A complete request lifecycle through the cluster pipeline:

  1. Generation: The workload generator creates a request with arrival time, input tokens, and output tokens
  2. ClusterArrivalEvent: Scheduled at the request's arrival time
  3. AdmissionDecisionEvent: Admission policy evaluates the request
  4. If rejected: request counted, pipeline ends
  5. If admitted: proceed to routing (with optional --admission-latency delay)
  6. Gateway Queue (optional, --flow-control): When flow control is enabled, admitted requests enter a priority-ordered gateway queue instead of routing immediately. A saturation detector evaluates cluster capacity on each completion; when saturation < 1.0, the highest-priority request is dequeued and routed with fresh RouterState (late binding).
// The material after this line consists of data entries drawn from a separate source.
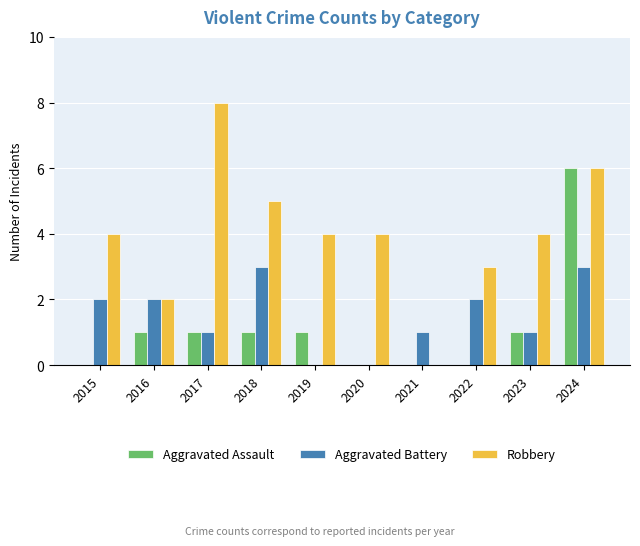

At which category does the chart reach its peak across all series?

2017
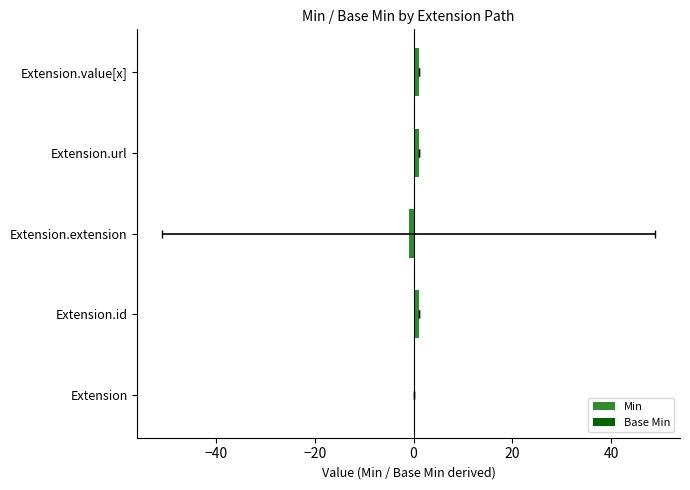

Reading left to right, list all the values displayed in this chart.

Min: 0.0	1.0	-1.0	1.0	1.0
Base Min: 0.0	0.0	0.0	0.0	0.0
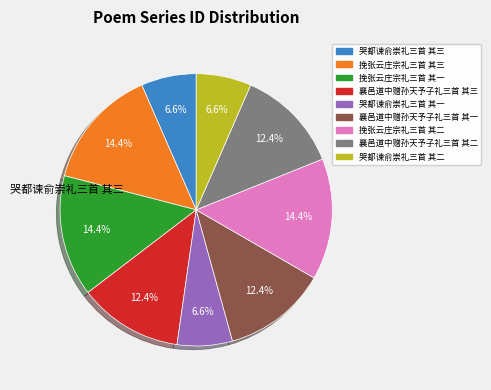

Is there a majority slice in this chart?

No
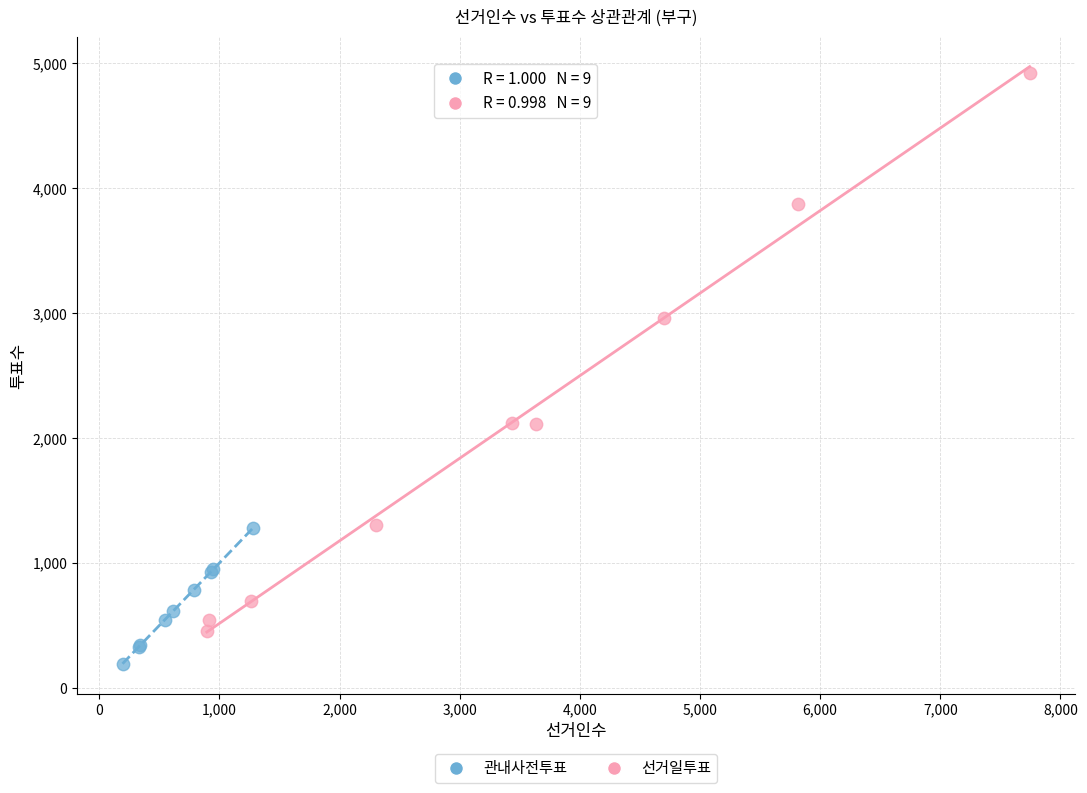

Which series reaches the maximum Y coordinate?

선거일투표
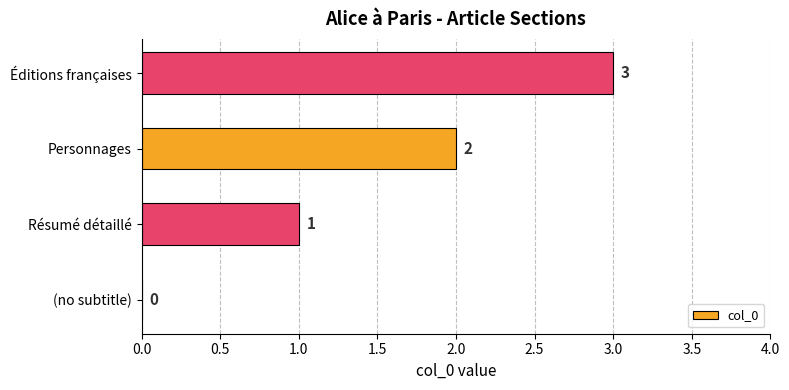

What is the sum of all values?

6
When disabled (default), this step is skipped.
  7. RoutingDecisionEvent: Routing policy selects target instance
  8. InFlightRequests for target instance incremented
  9. Request injected into target instance's wait queue (with optional --routing-latency delay)
  10. QueuedEvent: Fired by target instance when request enters its queue
  11. If no StepEvent exists, one is scheduled (work-conserving)
  12. Per-instance processing: Request follows the single-instance lifecycle (see Core Engine)
  13. Completion/Drop: InFlightRequests decremented when request completes or is dropped as unservable
  14. Metrics: Request metrics (TTFT, E2E, ITL) recorded at instance level, aggregated at cluster level

Observe / Replay / Calibrate Pipeline

Alongside the DES simulation pipeline described above, BLIS provides an offline validation workflow for comparing simulator predictions against real server behavior. This pipeline has three stages, of which only Replay engages the DES event loop. Observe is an HTTP workload dispatcher that sends requests to a real inference server and records per-request timing. Calibrate is a statistical comparison tool that computes per-metric MAPE, Pearson R, and quality grades.

flowchart LR
    WS["WorkloadSpec<br/>or --rate flags"] --> Obs
    SU["Server URL"] --> Obs
    Obs["blis observe<br/>(HTTP client)"] --> TV["TraceV2<br/>(YAML + CSV)"]

    TV --> Rep
    MC["--model + sim flags"] --> Rep
    Rep["blis replay<br/>(DES engine)"] --> SR["SimResult JSON<br/>(--results-path)"]

    TV --> Cal
    SR --> Cal
    Cal["blis calibrate<br/>(statistical comparison)"] --> Rpt["Calibration<br/>Report"]

    style Obs fill:#a5d8ff
    style Rep fill:#d0bfff
    style Cal fill:#b2f2bb
    style TV fill:#fff3e0
    style SR fill:#fff3e0
    style Rpt fill:#c8e6c9

For the full pipeline guide with worked examples, see Observe / Replay / Calibrate. For flag details, see Configuration Reference.